▶ Required action:
Although pictures appear in the records, the copy must leave them out and match everything else exactly.

▶ Data to process:
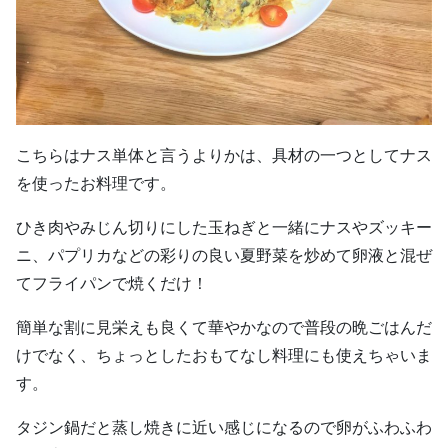
こちらはナス単体と言うよりかは、具材の一つとしてナス
を使ったお料理です。
ひき肉やみじん切りにした玉ねぎと一緒にナスやズッキー
ニ、パプリカなどの彩りの良い夏野菜を炒めて卵液と混ぜ
てフライパンで焼くだけ！
簡単な割に見栄えも良くて華やかなので普段の晩ごはんだ
けでなく、ちょっとしたおもてなし料理にも使えちゃいま
す。
タジン鍋だと蒸し焼きに近い感じになるので卵がふわふわ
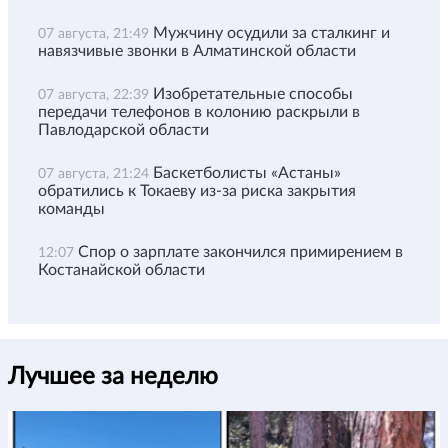
Мужчину осудили за сталкинг и
07 августа, 21:49
навязчивые звонки в Алматинской области
Изобретательные способы
07 августа, 22:39
передачи телефонов в колонию раскрыли в
Павлодарской области
Баскетболисты «Астаны»
07 августа, 21:24
обратились к Токаеву из-за риска закрытия
команды
Спор о зарплате закончился примирением в
12:07
Костанайской области
Лучшее за неделю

▶ Exercise solution:
こちらはナス単体と言うよりかは、具材の一つとしてナス
を使ったお料理です。
ひき肉やみじん切りにした玉ねぎと一緒にナスやズッキー
ニ、パプリカなどの彩りの良い夏野菜を炒めて卵液と混ぜ
てフライパンで焼くだけ！
簡単な割に見栄えも良くて華やかなので普段の晩ごはんだ
けでなく、ちょっとしたおもてなし料理にも使えちゃいま
す。
タジン鍋だと蒸し焼きに近い感じになるので卵がふわふわ
Мужчину осудили за сталкинг и
07 августа, 21:49
навязчивые звонки в Алматинской области
Изобретательные способы
07 августа, 22:39
передачи телефонов в колонию раскрыли в
Павлодарской области
Баскетболисты «Астаны»
07 августа, 21:24
обратились к Токаеву из-за риска закрытия
команды
Спор о зарплате закончился примирением в
12:07
Костанайской области
Лучшее за неделю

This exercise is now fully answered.